The following code transforms a given pandas column FEAT
into a new, binary feature named STREAM
. The program works as long as there are no NaN values in the original dataframe. If that is the case, the following exception occurs: ValueError: Length of values does not match length of index
.
I need to push the NaN values to the new column. Is it doable?
Here is the code option that fails:
import pandas as pd
import numpy as np
data = {
'FEAT': [8, 15, 7, np.nan, 5, 2, 11, 15]
}
customer = pd.DataFrame(data)
customer = pd.DataFrame(data, index=['June', 'Robert', 'Lily', 'David', 'Bob', 'Sally', 'Mia', 'Luis'])

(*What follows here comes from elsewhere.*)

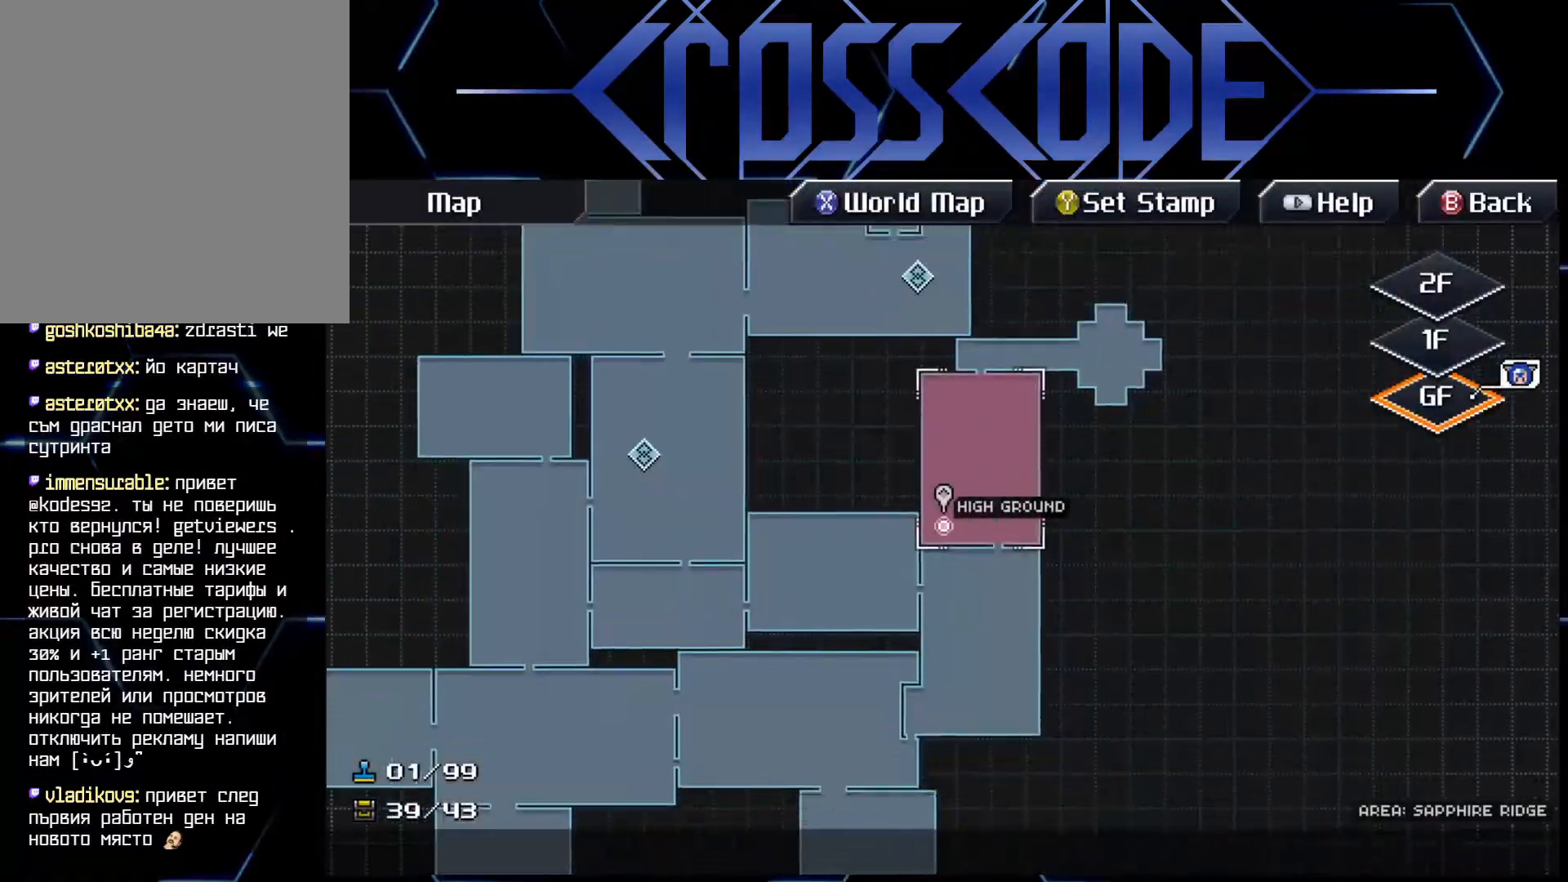
{"buttons": [], "left_stick": "up-left", "right_stick": "center", "events": [[117, "left_stick", "up"], [267, "left_stick", "up-left"]]}
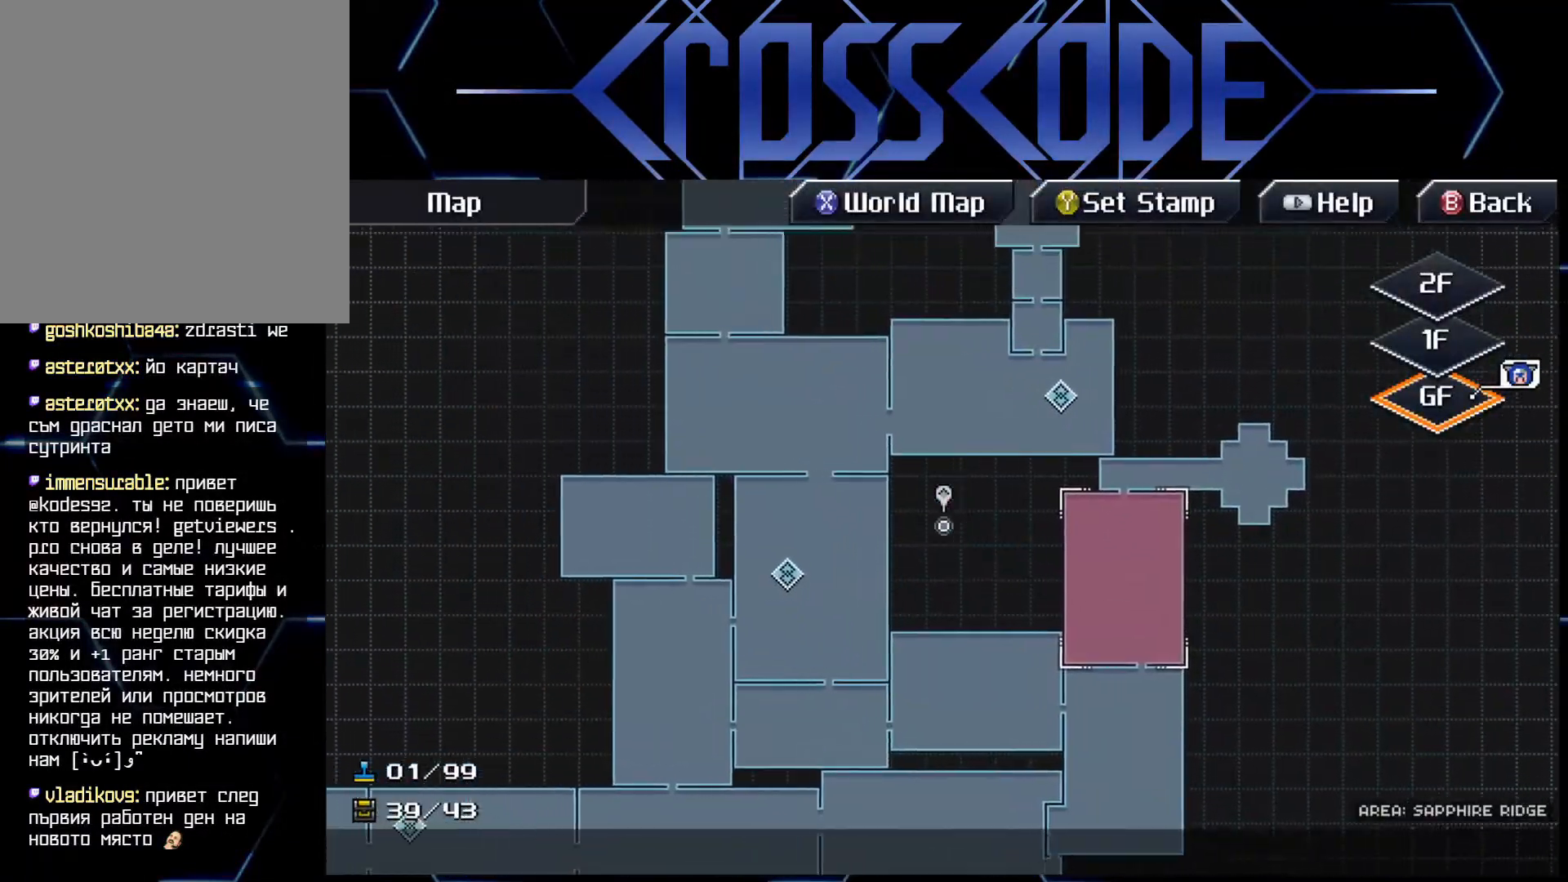
{"buttons": [], "left_stick": "right", "right_stick": "center", "events": [[100, "left_stick", "up"], [233, "left_stick", "center"], [433, "left_stick", "right"]]}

#create binary variable STREAM 0:mainstream 1:avantgarde
stream_0 = [1, 3, 5, 8, 10, 12, 14]
stream_1 = [2, 4, 6, 7, 9, 11, 13, 15]
# convert FEAT to list_0
list_0 = customer['FEAT'].values.tolist()
# create a list of length = len(customer) whose elements are:
# 0 if the value of 'FEAT' is in stream_0
# 1 if the value of 'FEAT' is in stream_1
L = []
for i in list_0:
if i in stream_0:
L.append(0)
elif i in stream_1:
L.append(1)
# convert the list to a new column of customer df
customer['STREAM'] = L
print(customer)